O Iêmen, país que teria recebido as armas exportadas pela empresa brasileira Forjas Taurus, segundo documentos em posse do Ministério Público Federal no Rio Grande do Sul e revelados em primeira mão pela agência de notícias Reuters, abriga uma das células mais mortíferas da rede terrorista Al-Qaeda. Nesse minúsculo país da Península Arábica, estrategicamente localizado entre o Golfo de Áden e o Mar Vermelho, com 24 milhões de habitantes, a rede outrora comandada por Osama bin Laden que entrou em decadência após a decapitação da cúpula da organização no Afeganistão e no Paquistão, encontrou refúgio. Trata-se de um poderoso ramo da Al-Qaeda chamado Al-Qaeda na Península Arábica.
O Iêmen é um antigo conhecido dos serviços de inteligência, embora não tenha figurado com devida atenção no noticiário internacional – mais voltado, em geral, para os conflitos no Iraque e na Síria. Silenciosamente, a guerra civil no Iêmen tem atentados tão mortíferos quanto os de Bagdá – no dia 29 de agosto, um carro-bomba matou mais de 70 pessoas em um centro de recrutamento de soldados em Áden. Os combates também produziram cenas dantescas de refugiados em fuga tanto quanto as vítimas da Síria – há 3 milhões de pessoas deslocadas internamente e 200 mil foram buscar refúgio no Exterior. Também lá escolas são alvos quase mensais de bombardeios: no dia 14 do mês passado, pelo menos 10 crianças morreram e 28 ficaram feridas em um ataque na província de Saada. Em 18 meses de conflito, 10 mil pessoas morreram, segundo a ONU.

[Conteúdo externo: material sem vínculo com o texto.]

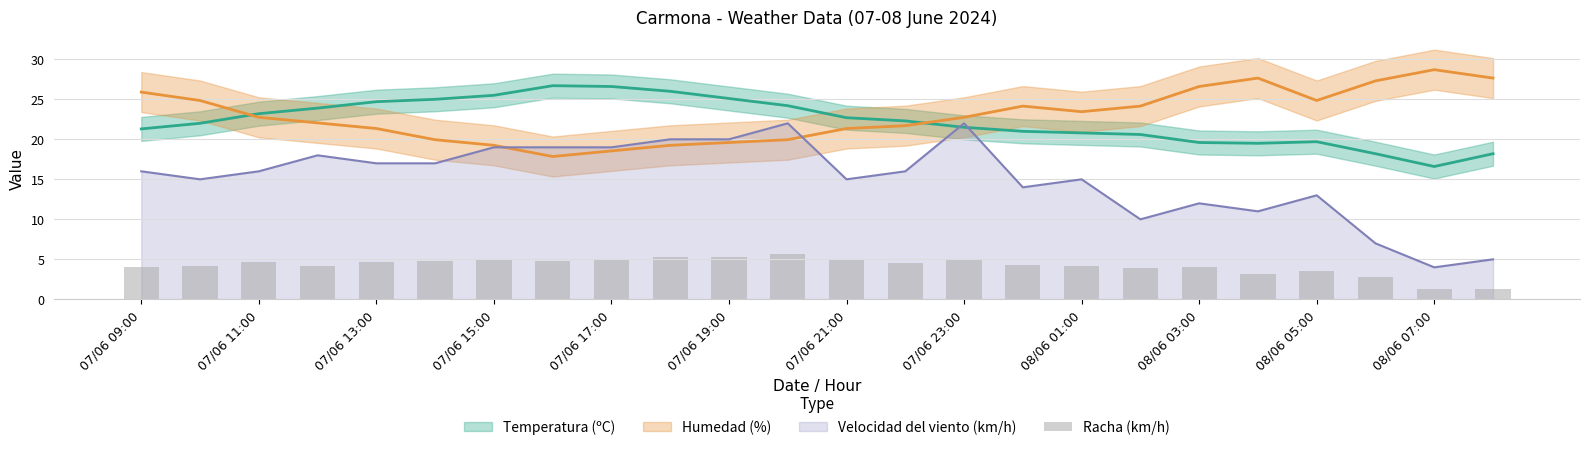

How many data points are less than 4?

6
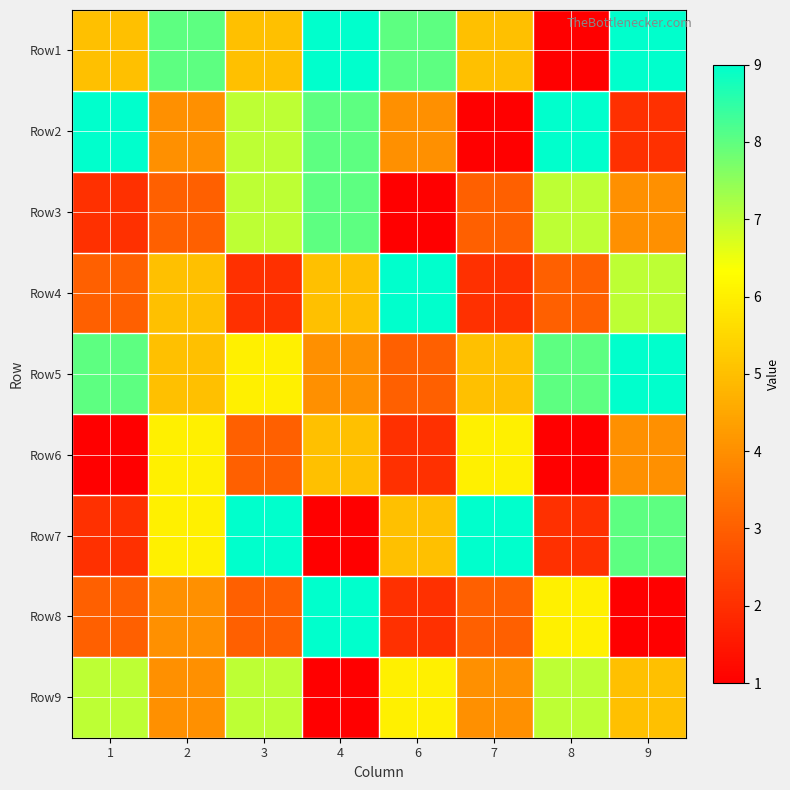

Reading left to right, extract all data points from this chart.

Row1: 1=5	2=8	3=5	4=9	6=8	7=5	8=1	9=9
Row2: 1=9	2=4	3=7	4=8	6=4	7=1	8=9	9=2
Row3: 1=2	2=3	3=7	4=8	6=1	7=3	8=7	9=4
Row4: 1=3	2=5	3=2	4=5	6=9	7=2	8=3	9=7
Row5: 1=8	2=5	3=6	4=4	6=3	7=5	8=8	9=9
Row6: 1=1	2=6	3=3	4=5	6=2	7=6	8=1	9=4
Row7: 1=2	2=6	3=9	4=1	6=5	7=9	8=2	9=8
Row8: 1=3	2=4	3=3	4=9	6=2	7=3	8=6	9=1
Row9: 1=7	2=4	3=7	4=1	6=6	7=4	8=7	9=5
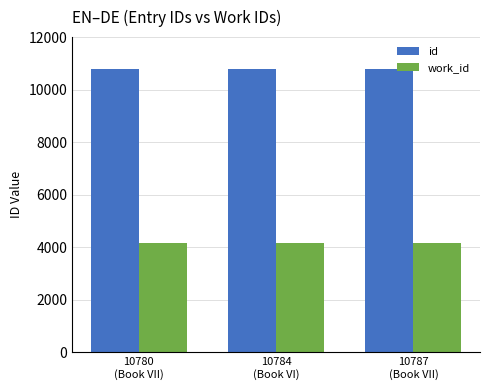

True or false: work_id has a value of 7160 at 10787
(Book VII).

False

O país convive com o terrorismo muito antes de o mundo descobrir quem era Osama bin Laden. Foi no porto de Áden que, em outubro de 2000, 11 meses antes dos atentados às torres-gêmeas de Nova York, um ataque contra o destróier americano USS Cole matou 17 marinheiros e deixou como imagem um rombo no casco da embarcação dos EUA. Como em toda nação onde o governo se liquefaz, o terrorismo encontra terreno fértil.
O Iêmen viveu os ventos da Primavera Árabe, em 2011, mas, ao contrário de Líbia e Egito, seu ditador não foi preso ou morto – Ali Abdullah Saleh fugiu do país, após 32 anos de governo. Hoje, a nação vive uma situação muito parecida com a Somália - território aos frangalhos, instituições carcomidas pela corrupção e disputa de poder, uma nação sem poder central.
Desde 2014, os huthis, rebeldes xiitas procedentes do Norte, e o governo do presidente Abd Rabo Mansur Hadi, se enfrentam. As forças que apoiam o presidente fugiram da capital, Sana, e se reagruparam no Sul. São quase diários os ataques dos EUA e da Arábia Saudita (apoiadores do presidente) com o uso de drones no Iêmen – contra os terroristas e contra as tropas rebeldes. Aproveitando o caos gerado pelo conflito, os extremistas da Al-Qaeda e seus rivais do grupo Estado Islâmico reforçaram sua influência.
Nesse contexto caótico surge a figura de Fares Mohammed Mana’a, ex-aliado da ditadura de Saleh e hoje um dos maiores traficantes de armas do mundo, segundo as Nações Unidas. Ele lidera os rebeldes huthis na região de Sadah. Mas seus negócios vão além das fronteiras do Iêmen – suas armas, compradas no mercado ilegal, abastecem inclusive o grupo Al-Shabah, braço da Al-Qaeda na Somália e tão cruel quanto o Estado Islâmico.